The next bomb fell at a point going up Hall Carr Road, about 30 yards from a farm on the Hillside.  It is quite right to say you could put a horse and cart in the hole that it made.  For a long time I had a piece of shrapnel that I found there.

The next bomb fell at Irwell Vale that resulted in another large hole as described by M.J. Jones. I might say that my brother Noel and I had both been discharged from the Army earlier in the year, Noel in May and myself early in June.  Between then and September my Parents had bought a spinal carriage at Manchester.  I remember quite well taking him over Newhall Hey Bridge and on to Edenfield and then down the footpath by the Church to where one of the bombs had been dropped.

One amusing memory of the raid comes to mind.  A woman heard a lot of talking going on outside her house at the time and went to find out what was happening.  She went back into the house where the others were in bed to tell them that the Zeppelins were over.  Her uncle told her: “Ne’er heed up. we might as weel die in bed as ony wheer.”

Yours, etc
William T Capell
Dam Top Cottage, Cloughfold.

Nb Both Noel and William enlisted into the East Lancashire Regiment during WW1 but were discharged with sickness within a month of each other, (D. Drury)

17/8/1974

Zeppelin Raid

The reference in Jottings last week to the visit of a German Zeppelin to Rossendale during the First World War and the dropping of bombs has led a reader to ask if we can pinpoint the dates of this occurrence.  Our files reveal that it happened during the night of Monday 25 September 1916 and that week’s issue carried a long account of the raid without disclosing where it had happened, for security reasons. The raid was merely described as having taken place in the North and the North Midlands.  The newspaper story stated that the beats of the airship engines were first heard about ten minutes to midnight and within a few minutes it was clearly seen passing over the Valley.

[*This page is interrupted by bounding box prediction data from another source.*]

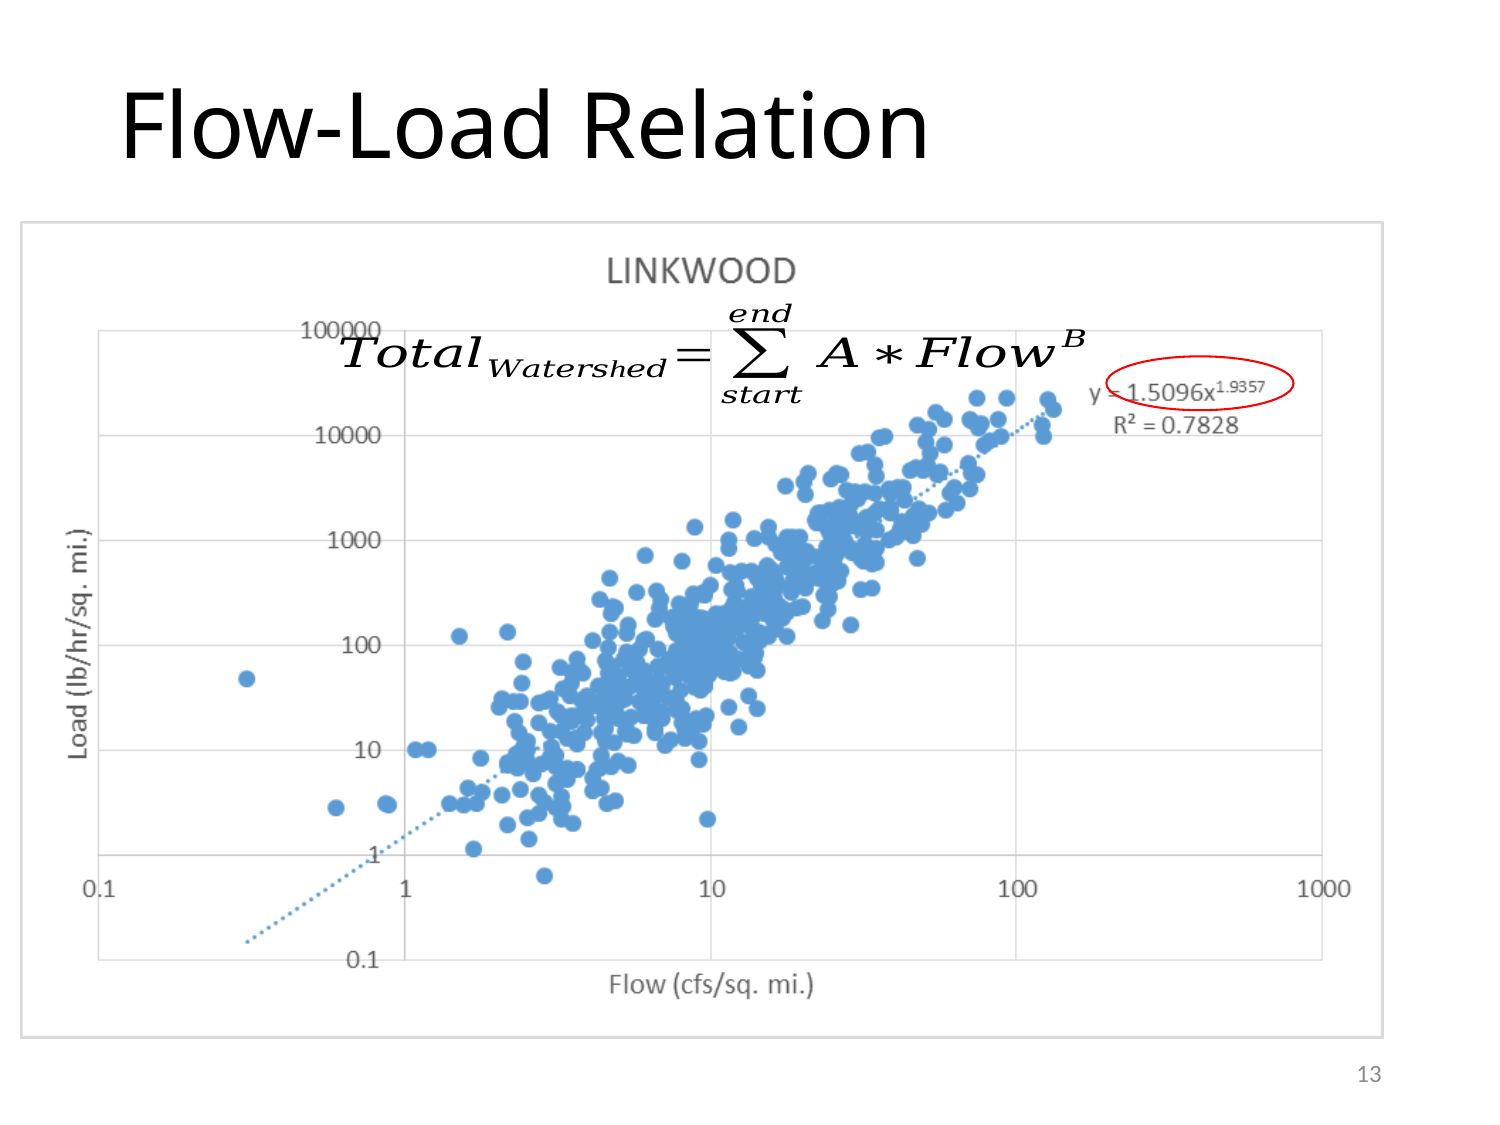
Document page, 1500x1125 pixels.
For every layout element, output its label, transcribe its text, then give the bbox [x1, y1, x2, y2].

slide_number 13 [1059, 1042, 1397, 1103]
title Flow-Load Relation [103, 20, 1397, 238]
picture [20, 221, 1384, 1039]
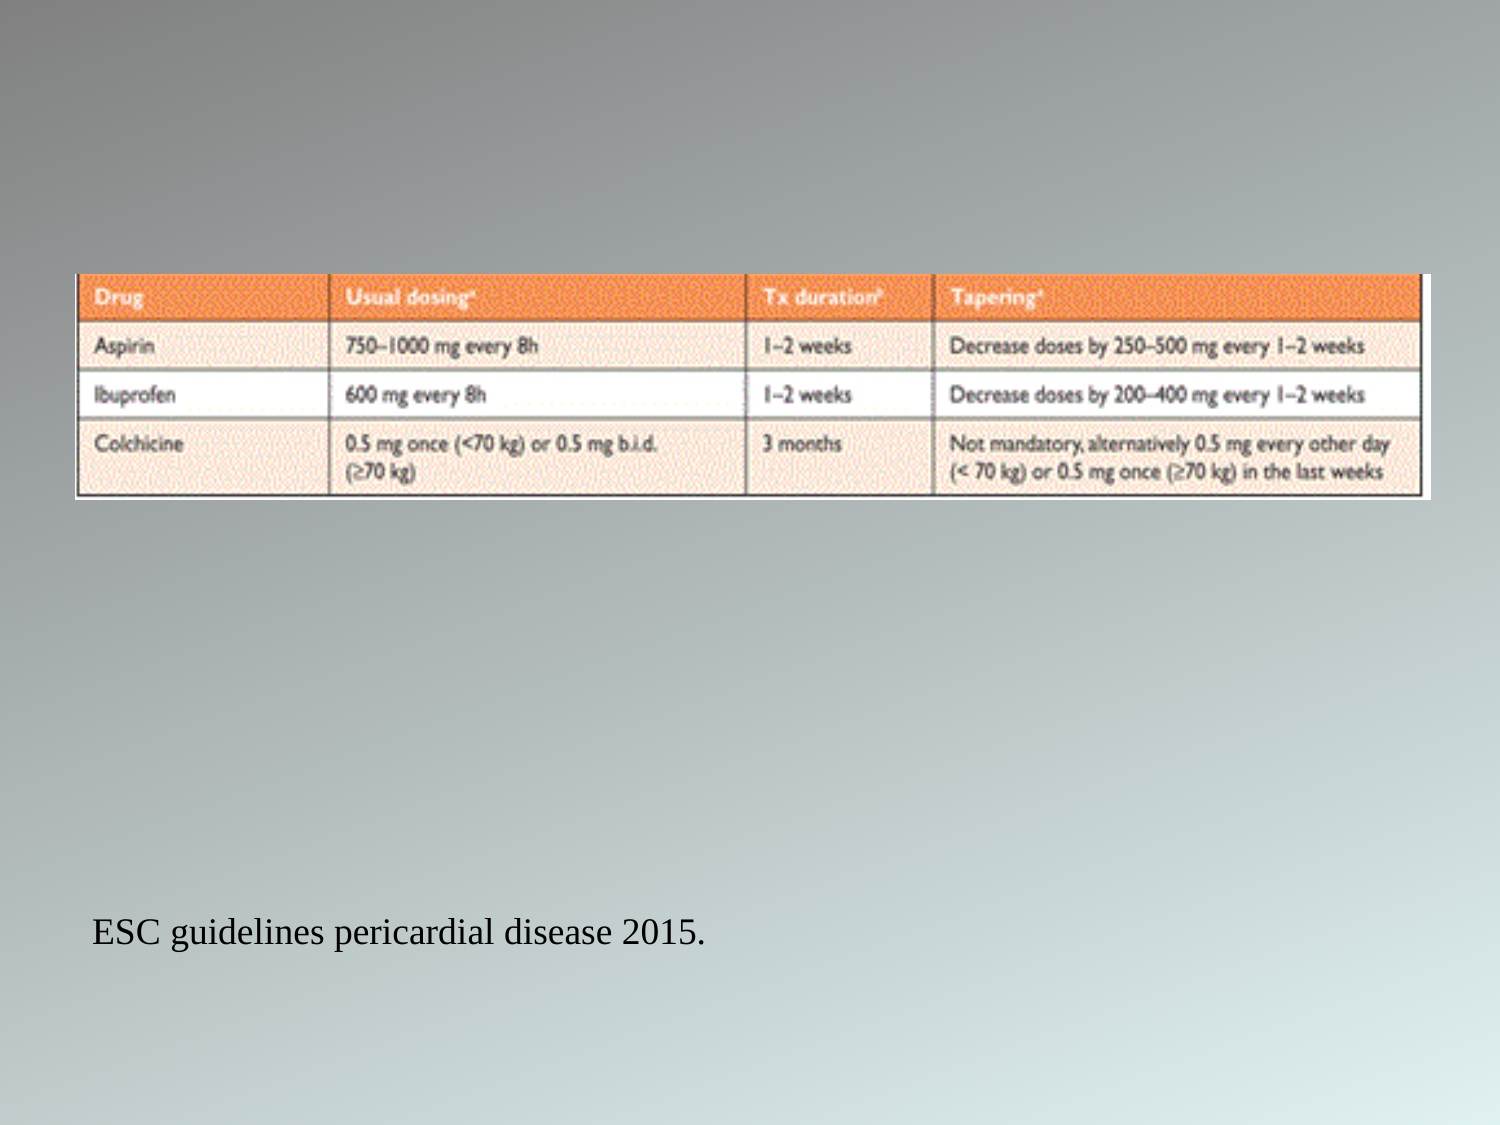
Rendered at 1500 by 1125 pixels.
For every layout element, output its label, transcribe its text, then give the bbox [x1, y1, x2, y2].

text_box ESC guidelines pericardial disease 2015. [77, 899, 723, 960]
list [74, 274, 1431, 501]
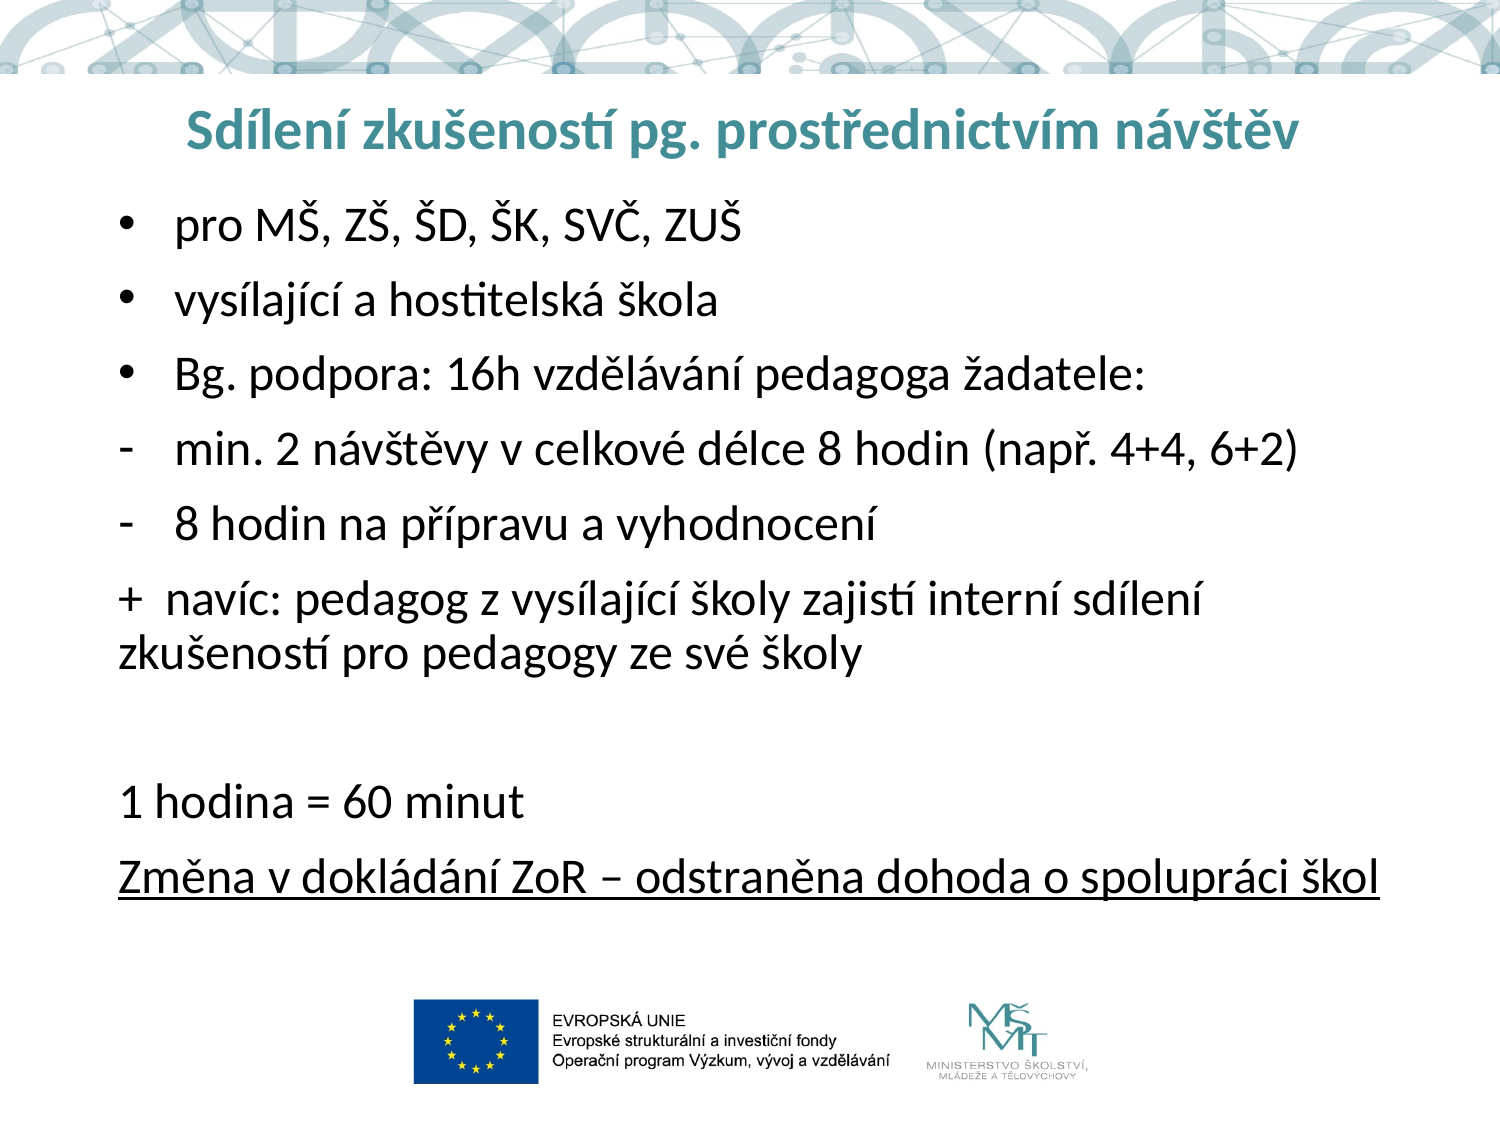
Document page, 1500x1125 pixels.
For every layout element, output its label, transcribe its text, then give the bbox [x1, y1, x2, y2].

A patrolling police constable saw it become almost stationary and within a few seconds the first bomb was dropped. Within a space of five to eight minutes the airship unloaded another 12 or 15 missiles before disappearing.

Also 17/8/1974

Explosions

Those Rossendale folk who had been wakened by the sound of the Zeppelins engines were quickly roused by the tremendous explosions that followed the dropping of its bombs.  The concussion shook houses, rattling windows violently causing the structure to vibrate in some cases.  As a result within a very short time the darkened streets were filled with hundreds of people but it was stated “there were no signs of panic or fear.” About 2.45 am it was reported officially that conditions were normal again and the electricity supply which had been cut off was restored. The next morning a tour of the district showed that within a radius of some three miles several bombs and some incendiaries had been dropped, in every case they had fallen onto soft earth.  Three at least had failed to explode, those that did had left deep craters five or six yards across. One had fallen near to the end of a row of cottages in which every window had been shattered and doorways affected but there were no personal injuries of any kind.  And so ended Rossendale’s experience of aerial attacks until over a quarter of a century later when there were some comparatively minor incidents during the Second World War though that time from aeroplanes.

The two Photographs reproduced here are from a publication circulated just after the Great War showing just what the destructive power of the Zeppelins bombs could do to residential properties.

raid 002

Another picture from the same raid, note the woman and small child surveying the remnants of their home.